Banana Patch Inspiration
Owner, Banana Patch Studio, Aloha Spice Company and Banana Patch Press
Please tell us about your business.
Banana Patch Studio in Hanapepe and Kilauea is an art gallery and gift store carrying Kaua‘i-made art, crafts and other goods. Hand-painted tiles, pottery, wonderful Hawaiian fabric goods, lotions, soaps and candles are among the items that I sell in these stores, where we feature six different local artists, including myself — I mostly work in watercolors. I also own Aloha Spice Company in Hanapepe, which carries food products and a line of organic seasonings made with Hawaiian sea salt and smoked on the island. My husband, Dr. Carolan, and I also own Banana Patch Press, which produces children’s books that he writes and I illustrate. All of my products sell to about 80 to 100 gift stores on all the islands as well.
When did you start your business?
I started Banana Patch Studio in 1991 in Lawai in an actual banana patch, which is how I came up with the name. It started as a production studio and I just did wholesale. When the hurricane hit in 1992, most of the gift stores closed, so I started doing hand-painted tiles for people’s kitchens and baths when they were rebuilding. I did one of the little tiles as a house-warming gift that said, “Mahalo for removing your shoes.” And then, as the gift stores started opening up again, stores wanted to carry the tiles. So we wholesaled those and the pottery until I outgrew the space in Lawai and bought the Hanapepe Pool Hall Building in 1999. It took four years to restore, and we opened in 2003.
Why did you start your business?
I’ve always loved art. I had gone to school to become an English teacher, and I really didn’t think I could make a living at art. But I loved it so much, I thought, why not try?

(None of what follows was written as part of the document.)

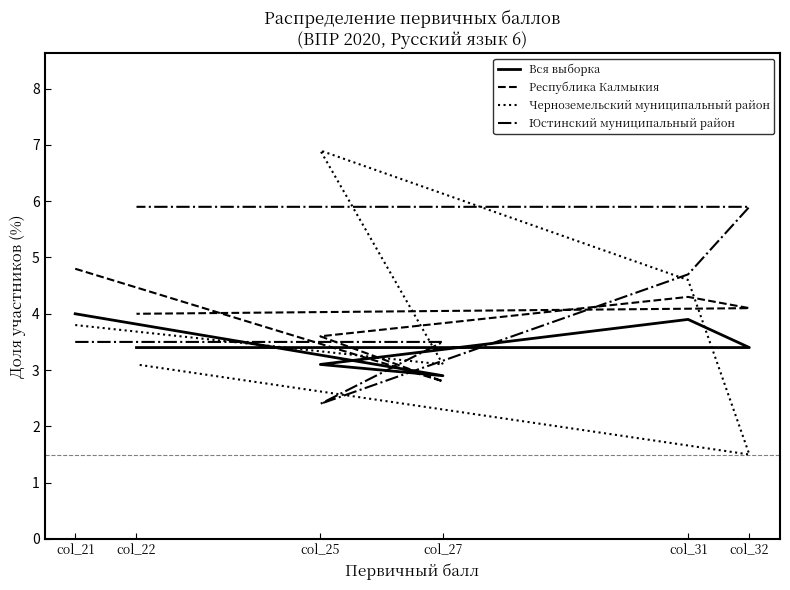

What is the spread (max minus min) of values at col_27?

0.7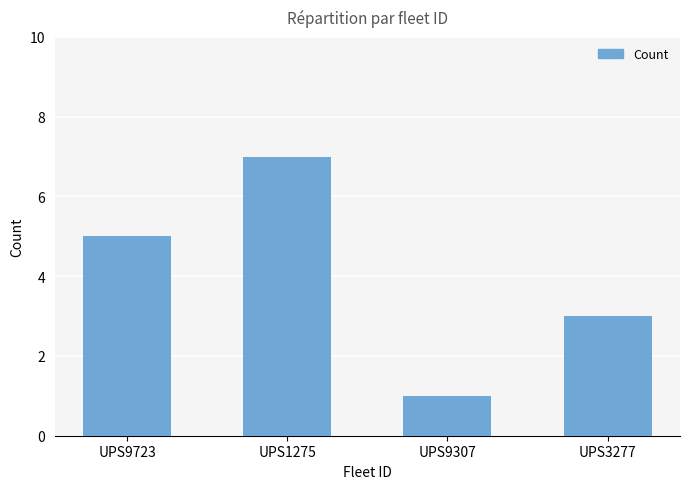

Reading left to right, transcribe all the data shown in this chart.

5	7	1	3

What is your latest children’s book?
We just released The Magic ‘Ukulele. The book is about an ‘ukulele and how music can take you on a journey. So even if you’re unable to travel, that’s part of the beauty of music, it can take you anywhere, particularly the ‘ukulele, which is an easy-to-transport instrument, and so it’s easy to play and easy to learn. It has worldwide popularity, and we’ve transported a lot of Hawaiian culture through this wonderful instrument.
What are your secrets to business success?
It really is a team effort of my 30 employees. I feel that it is something that, certainly, while I started it, would not be successful without so many people working together. That’s one of the things I really pride myself on, and really thank my staff for, is just what a great team we are, particularly in this economy and this climate.
What do you make in-house?
We do all of our own pottery lines, and all of our ceramic tiles are hand-painted here. I opened up the studio so people can know how everything gets made because people don’t really get to see that anymore. All of our manufacturing has gone overseas, so I thought it would be really interesting for people to see what they’re buying actually being made. To reduce our environmental footprint, we also installed photovoltaic panels that run our kilns.
How did you learn how to do ceramics, illustrating and painting?
Mostly just trial and error.
Where were you born and where did you go to high school?
I was born in San Francisco and I attended Kapa‘a High School.
Where does your artistic inspiration come from?
Mostly from the beautiful island that we live on.
What is the most rewarding aspect of your business?
That we are making products here and it supports local families. It keeps our people employed and supports our economy.
What makes you get up every day and go to work?
My staff and the beauty of Kaua‘i that we get to share. Sharing aloha.